- [Your instructions]:
Copy the listing below line for line, with nothing changed.

- [Entries supplied]:
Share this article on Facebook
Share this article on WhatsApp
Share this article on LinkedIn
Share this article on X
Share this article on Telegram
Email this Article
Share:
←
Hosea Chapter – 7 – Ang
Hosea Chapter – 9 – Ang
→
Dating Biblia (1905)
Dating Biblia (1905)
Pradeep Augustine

- [Response to the task]:
Share this article on Facebook
Share this article on WhatsApp
Share this article on LinkedIn
Share this article on X
Share this article on Telegram
Email this Article
Share:
←
Hosea Chapter – 7 – Ang
Hosea Chapter – 9 – Ang
→
Dating Biblia (1905)
Dating Biblia (1905)
Pradeep Augustine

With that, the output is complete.